● **YOUR TASKS**:
a. The Illinois indemnification statute excludes which kind of action from the indemnification it describes in subsection (a)?
b. Sum up the Illinois indemnification statute in two sentences.
c. Pick up the Illinois indemnification statute after its last sentence and keep writing.

The Illinois Business Corporation Act provides for indemnification of officers, directors,
employees and agents as follows:
5/8.75 INDEMNIFICATION OF OFFICERS, DIRECTORS, EMPLOYEES AND AGENTS; INSURANCE. (a) A
corporation may indemnify any person who was or is a party, or is threatened to be made a party to
any threatened, pending or completed action, suit or proceeding, whether civil, criminal,
administrative or investigative (other than an action by or in the right of the corporation) by
reason of the fact that he or she is or was a director, officer, employee or agent of the
corporation, or who is or was serving at the request of the corporation as a director, officer,
employee or agent of another corporation, partnership, joint venture, trust or other enterprise,
against expenses (including attorneys fees), judgments, fines and amounts paid in settlement
actually and reasonably incurred by such person in connection with such action, suit or proceeding,
if such person acted in good faith and in a manner he or she reasonably believed to be in, or not
opposed to the best interests of the corporation, and, with respect to any criminal action or
proceeding, had no reasonable cause to believe his or her conduct was unlawful. The termination of
any action, suit or proceeding by judgment, order, settlement, conviction, or upon a plea of nolo
contendere or its equivalent, shall not, of itself, create a presumption that the person did not
act in good faith and in a manner which he or she reasonably believed to be in or not opposed to
the best interests of the corporation or, with respect to any criminal action or proceeding, that
the person had reasonable cause to believe that his or her conduct was unlawful.

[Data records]
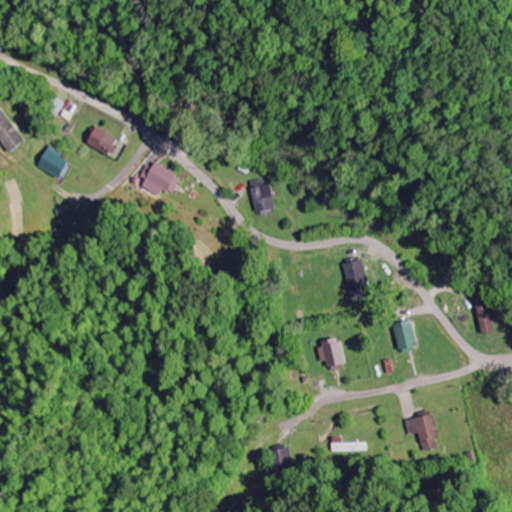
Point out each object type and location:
building: (9, 133)
building: (104, 142)
building: (54, 162)
building: (159, 181)
building: (265, 197)
road: (254, 233)
building: (359, 280)
building: (487, 317)
building: (408, 336)
building: (335, 354)
road: (398, 388)
building: (426, 431)
building: (283, 465)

● **RESPONSES TO THE EXERCISE**:
a. An action by or in the right of the corporation.

b. Under the Illinois Business Corporation Act, a corporation may indemnify a current or former director, officer, employee or agent who is a party to a civil, criminal, administrative or investigative proceeding because of that role. The expenses, judgments, fines and settlements covered must have been actually and reasonably incurred, and the person must have acted in good faith and reasonably believed the conduct was in, or not opposed to, the corporation's best interests, with no reasonable cause, in a criminal matter, to believe it was unlawful, while ending a case by judgment, settlement, conviction or a plea of nolo contendere does not by itself create a presumption otherwise.

c.
(b) A corporation may indemnify any person who was or is a party, or is threatened to be made
a party to any threatened, pending or completed action or suit by or in the right of the
corporation to procure a judgment in its favor by reason of the fact that such person is or was a
director, officer, employee or agent of the corporation, or is or was serving at the request of the
corporation as a director, officer, employee or agent of another corporation, partnership, joint
venture, trust or other enterprise, against expenses (including attorneys fees) actually and
reasonably incurred by such person in connection with the defense or settlement of such action or
suit, if such person acted in good faith and in a manner he or she reasonably believed to be in, or
not opposed to, the best interests of the corporation, provided that no indemnification shall be
made with respect to any claim, issue, or matter as to which such person has been adjudged to have
been liable to the corporation, unless, and only to the extent that the court in which such action
or suit was brought shall determine upon application that, despite the adjudication of liability,
but in view of all the circumstances of the case, such person is fairly and reasonably entitled to
indemnity for such expenses as the court shall deem proper.
(c) To the extent that a present or former director, officer or employee of a corporation has
been successful, on the merits or otherwise, in the defense of any action, suit or proceeding
referred to in subsections (a) and (b), or in defense of any claim, issue or matter therein, such
person shall be indemnified against expenses (including attorneys fees) actually and reasonably
incurred by such person in connection therewith if the person acted in good faith and in a manner
he or she reasonably believed to be in, or not opposed to, the best interests of the corporation.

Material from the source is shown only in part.